Her Broadway bow came in Nine, Tommy Tune’s musical drawn from Federico Fellini’s autobiographical film 8½, where she portrayed Luisa Contini, wife of the philandering director Guido Contini, and introduced the Maury Yeston numbers “My Husband Makes Movies” and “Be On Your Own.” Opening May 9, 1982, the production ran 732 performances before closing February 4, 1984. For her work Akers received a Theatre World Award and shared a Tony Award nomination for Featured Actress in a Musical with two castmates, ultimately losing to fellow performer Liliane Montevecchi; Columbia Records documented the show on its original Broadway cast album.
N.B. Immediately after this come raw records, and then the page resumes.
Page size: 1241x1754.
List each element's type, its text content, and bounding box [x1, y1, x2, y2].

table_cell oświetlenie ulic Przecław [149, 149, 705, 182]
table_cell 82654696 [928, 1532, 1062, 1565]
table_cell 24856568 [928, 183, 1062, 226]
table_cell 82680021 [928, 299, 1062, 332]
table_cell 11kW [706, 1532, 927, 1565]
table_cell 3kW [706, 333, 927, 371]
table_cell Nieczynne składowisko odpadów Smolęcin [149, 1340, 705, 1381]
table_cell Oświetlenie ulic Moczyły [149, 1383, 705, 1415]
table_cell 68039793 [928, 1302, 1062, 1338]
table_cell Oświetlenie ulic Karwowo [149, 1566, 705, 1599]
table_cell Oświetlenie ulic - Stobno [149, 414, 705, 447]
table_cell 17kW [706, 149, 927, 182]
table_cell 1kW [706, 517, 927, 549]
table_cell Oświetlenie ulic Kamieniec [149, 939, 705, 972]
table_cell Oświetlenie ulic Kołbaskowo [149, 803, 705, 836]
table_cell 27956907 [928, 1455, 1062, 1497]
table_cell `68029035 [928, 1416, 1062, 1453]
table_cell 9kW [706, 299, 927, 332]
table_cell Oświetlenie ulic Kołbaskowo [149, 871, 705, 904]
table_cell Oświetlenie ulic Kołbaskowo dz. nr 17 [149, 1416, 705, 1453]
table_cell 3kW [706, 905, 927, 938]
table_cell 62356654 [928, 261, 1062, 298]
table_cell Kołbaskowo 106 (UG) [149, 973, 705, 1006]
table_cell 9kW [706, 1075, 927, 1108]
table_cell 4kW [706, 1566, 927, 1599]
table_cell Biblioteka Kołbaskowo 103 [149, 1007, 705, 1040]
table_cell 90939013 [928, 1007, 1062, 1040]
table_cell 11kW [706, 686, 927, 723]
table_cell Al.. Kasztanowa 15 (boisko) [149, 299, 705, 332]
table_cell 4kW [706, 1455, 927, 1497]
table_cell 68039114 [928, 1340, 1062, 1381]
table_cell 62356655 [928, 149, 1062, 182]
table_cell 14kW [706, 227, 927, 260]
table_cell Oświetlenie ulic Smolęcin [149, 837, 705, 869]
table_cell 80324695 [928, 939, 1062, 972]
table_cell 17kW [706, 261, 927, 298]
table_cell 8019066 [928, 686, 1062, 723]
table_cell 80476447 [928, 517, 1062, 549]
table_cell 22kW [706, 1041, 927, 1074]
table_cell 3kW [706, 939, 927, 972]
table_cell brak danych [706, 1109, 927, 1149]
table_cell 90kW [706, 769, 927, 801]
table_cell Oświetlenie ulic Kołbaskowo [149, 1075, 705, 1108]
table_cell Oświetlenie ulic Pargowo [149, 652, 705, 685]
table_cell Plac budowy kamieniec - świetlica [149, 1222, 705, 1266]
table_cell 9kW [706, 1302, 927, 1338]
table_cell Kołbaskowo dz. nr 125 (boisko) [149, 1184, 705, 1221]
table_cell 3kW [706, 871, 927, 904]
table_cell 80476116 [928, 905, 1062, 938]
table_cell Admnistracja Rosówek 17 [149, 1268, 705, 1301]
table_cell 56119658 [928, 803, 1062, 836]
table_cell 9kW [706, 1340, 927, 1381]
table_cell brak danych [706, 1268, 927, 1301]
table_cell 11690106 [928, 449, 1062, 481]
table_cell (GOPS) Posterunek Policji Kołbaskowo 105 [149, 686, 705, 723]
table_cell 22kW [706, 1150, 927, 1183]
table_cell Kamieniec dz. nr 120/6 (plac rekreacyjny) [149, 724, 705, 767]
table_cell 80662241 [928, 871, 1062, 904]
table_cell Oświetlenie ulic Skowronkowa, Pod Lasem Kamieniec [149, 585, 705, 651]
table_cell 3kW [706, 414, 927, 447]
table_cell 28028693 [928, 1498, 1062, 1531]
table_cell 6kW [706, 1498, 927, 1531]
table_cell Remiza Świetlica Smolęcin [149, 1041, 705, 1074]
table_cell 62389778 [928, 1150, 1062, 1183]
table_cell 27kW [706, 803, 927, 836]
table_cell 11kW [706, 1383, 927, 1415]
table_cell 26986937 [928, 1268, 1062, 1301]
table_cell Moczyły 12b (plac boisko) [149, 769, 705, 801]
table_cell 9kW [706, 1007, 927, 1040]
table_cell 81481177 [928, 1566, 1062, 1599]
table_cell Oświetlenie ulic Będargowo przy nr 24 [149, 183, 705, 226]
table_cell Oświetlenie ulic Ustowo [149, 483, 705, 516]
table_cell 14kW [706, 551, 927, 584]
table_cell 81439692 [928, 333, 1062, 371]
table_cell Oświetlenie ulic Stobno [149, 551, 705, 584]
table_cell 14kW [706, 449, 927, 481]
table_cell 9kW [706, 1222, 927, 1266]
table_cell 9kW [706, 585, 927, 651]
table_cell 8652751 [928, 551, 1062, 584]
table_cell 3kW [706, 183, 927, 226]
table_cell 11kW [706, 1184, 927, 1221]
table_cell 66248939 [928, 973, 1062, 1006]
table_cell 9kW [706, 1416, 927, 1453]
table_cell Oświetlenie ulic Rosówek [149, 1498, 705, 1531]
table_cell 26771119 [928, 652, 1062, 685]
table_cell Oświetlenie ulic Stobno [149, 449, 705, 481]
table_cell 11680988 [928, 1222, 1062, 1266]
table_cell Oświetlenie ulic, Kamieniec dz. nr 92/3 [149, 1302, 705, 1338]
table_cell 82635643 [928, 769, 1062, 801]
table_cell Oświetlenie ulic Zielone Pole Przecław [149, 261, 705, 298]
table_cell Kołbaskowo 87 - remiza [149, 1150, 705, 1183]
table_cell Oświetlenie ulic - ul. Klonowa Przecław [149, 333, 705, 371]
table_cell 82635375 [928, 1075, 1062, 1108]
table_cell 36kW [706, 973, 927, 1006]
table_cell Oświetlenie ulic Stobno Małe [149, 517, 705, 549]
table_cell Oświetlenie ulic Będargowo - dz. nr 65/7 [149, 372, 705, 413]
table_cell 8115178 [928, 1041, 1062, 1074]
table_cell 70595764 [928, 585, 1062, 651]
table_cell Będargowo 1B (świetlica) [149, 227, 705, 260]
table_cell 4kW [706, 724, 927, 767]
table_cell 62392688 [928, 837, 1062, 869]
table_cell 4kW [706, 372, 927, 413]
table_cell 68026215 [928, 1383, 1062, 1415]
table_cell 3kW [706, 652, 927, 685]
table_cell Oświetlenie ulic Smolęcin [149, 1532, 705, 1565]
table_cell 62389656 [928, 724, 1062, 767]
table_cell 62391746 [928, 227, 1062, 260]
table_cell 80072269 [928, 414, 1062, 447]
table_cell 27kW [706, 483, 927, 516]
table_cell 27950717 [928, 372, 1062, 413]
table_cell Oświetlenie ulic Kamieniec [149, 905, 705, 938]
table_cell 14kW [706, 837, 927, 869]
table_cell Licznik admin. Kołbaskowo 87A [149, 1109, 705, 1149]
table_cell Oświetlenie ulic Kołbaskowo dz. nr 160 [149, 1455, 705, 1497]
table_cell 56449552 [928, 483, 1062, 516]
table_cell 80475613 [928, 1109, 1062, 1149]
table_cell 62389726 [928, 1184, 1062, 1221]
She first sang at Carnegie Hall in 1983. Her screen debut arrived two years later in Woody Allen’s comic fantasy The Purple Rose of Cairo, and MCA Records included her contribution on the accompanying soundtrack album. Subsequent film roles included a part in Mike Nichols’s 1986 adaptation Heartburn of Nora Ephron’s autobiographical novel and an appearance in the 1988 comedy Vibes. Around the same period she began guest spots on network series, among them a December 1987 episode of Cheers, while also completing her second album, In a Very Unusual Way, issued by Cabaret Records in 1987.
A second PBS presentation, Karen Akers: On Stage at Wolf Trap, reached home video via View Video in 1989. She returned to Broadway that November in Grand Hotel, Tommy Tune’s musical version of the novel and film, featuring a score by Robert Wright, George Forrest, and Maury Yeston; cast as Raffaela, confidante to the Countess, she performed “Twenty-Two Years,” “Villa on a Hill,” “What She Needs (What You Need),” and “How Can I Tell Her?” The production ran 1,018 performances through April 19, 1992, and RCA Victor eventually released its original Broadway cast album in 1992. During this span she also recorded her third album, Unchained Melodies, for DRG Records.
In September 1993 she married Kevin Power, and the couple later established residence in the south of France. Akers meanwhile rose among the foremost cabaret artists, regularly headlining such rooms as the Oak Room at New York’s Algonquin Hotel. June 1994 brought her fourth album, Just Imagine…, again on DRG. Cabaret Records followed with Under Paris Skies, a January 1996 collection sung entirely in French, while DRG issued Live from Rainbow & Stars the next September, drawn from performances at the Rockefeller Center nightclub. Feels Like Home appeared on DRG in May 2001. The Manhattan Association of Cabarets & Clubs presented her its Board of Directors Award for lifetime achievement in 2002. DRG released her eighth album, If We Only Have Love, in June 2004; at that moment she was already scheduled for an October 18 engagement at the Café Carlyle and a six-week return to the Oak Room beginning April 12, 2005. Two further DRG titles followed: Like It Was on June 6, 2006, and Simply Styne on April 1, 2008.